Department of Internal Medicine
Department of Internal Medicine

 Bull receives international honor

 

The Society for Thermal Medicine has named Dr. Joan Bull the recipient of the 2008 J. Eugene Robinson Award.

Bull, director of the Division of Oncology, received the 19th annual international award April 10 in Munich, Germany, at the 10th International Congress on Hyperthermic Oncology, and presented a lecture, “Whole Body Thermal Therapy and Chemotherapy: Lessons Learned and Future Directions,” as part of the award.
The award is granted annually to an investigator who has made outstanding contributions to hyperthermic oncology.

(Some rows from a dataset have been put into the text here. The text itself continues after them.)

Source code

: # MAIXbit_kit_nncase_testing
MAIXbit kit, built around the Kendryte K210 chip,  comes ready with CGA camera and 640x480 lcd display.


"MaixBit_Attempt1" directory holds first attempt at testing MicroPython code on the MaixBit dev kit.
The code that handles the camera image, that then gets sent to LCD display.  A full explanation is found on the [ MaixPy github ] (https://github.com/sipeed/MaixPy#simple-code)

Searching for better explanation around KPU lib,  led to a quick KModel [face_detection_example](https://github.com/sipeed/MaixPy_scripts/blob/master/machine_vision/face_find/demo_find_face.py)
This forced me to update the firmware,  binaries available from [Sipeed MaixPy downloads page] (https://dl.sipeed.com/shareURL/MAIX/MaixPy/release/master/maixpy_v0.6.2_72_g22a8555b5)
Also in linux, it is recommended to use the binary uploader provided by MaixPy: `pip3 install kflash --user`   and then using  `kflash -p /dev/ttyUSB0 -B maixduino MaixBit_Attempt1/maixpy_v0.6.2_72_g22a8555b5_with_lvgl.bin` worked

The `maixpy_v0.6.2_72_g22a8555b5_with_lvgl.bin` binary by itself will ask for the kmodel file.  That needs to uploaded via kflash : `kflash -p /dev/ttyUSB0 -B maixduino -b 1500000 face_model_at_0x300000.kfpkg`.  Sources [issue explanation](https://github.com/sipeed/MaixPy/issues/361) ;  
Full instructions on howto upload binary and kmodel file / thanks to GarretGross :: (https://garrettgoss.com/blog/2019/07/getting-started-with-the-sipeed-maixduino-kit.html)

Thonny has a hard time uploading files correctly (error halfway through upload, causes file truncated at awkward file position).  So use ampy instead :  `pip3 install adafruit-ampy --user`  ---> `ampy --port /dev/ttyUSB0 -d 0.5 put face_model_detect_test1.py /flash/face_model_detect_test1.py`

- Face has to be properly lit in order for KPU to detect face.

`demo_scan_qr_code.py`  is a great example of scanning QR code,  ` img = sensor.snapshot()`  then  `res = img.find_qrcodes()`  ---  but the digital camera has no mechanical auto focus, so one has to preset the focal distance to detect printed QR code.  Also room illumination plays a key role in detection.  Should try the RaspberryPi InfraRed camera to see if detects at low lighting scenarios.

It is named for the pioneer of hyperthermic research, J. Eugene Robinson, who first used hyperthermia as an anti-cancer agent in the 1960s.

“It is a very meaningful honor for me, and I am very, very happy to receive it, particularly because it was the very first time the Society for Thermal Medicine has made the award in my research area of whole-body thermal therapy combined with chemotherapy (thermochemotherapy),” Bull said. “The award therefore honors a number of investigators from whose work our own investigations have evolved.”

Bull received her medical degree from Stanford University and completed a fellowship in Medical Oncology at Stanford and also at the National Cancer Institute, NIH before she joined the Medical School’s faculty in 1980. She has been a member of the Society of Thermal Medicine for more than 20 years and has been actively investigating both clinical and preclinical thermochemotherapy during that time, in addition to general oncology teaching and clinical care.

Founded in 1986, the mission of the Society for Thermal Medicine is to “facilitate interaction and communication between theoreticians, experimentalists, and clinical practitioners from the disciplines of biological, chemical, physical engineering, and clinical sciences leading to contributions to the understanding and use of hyperthermia.”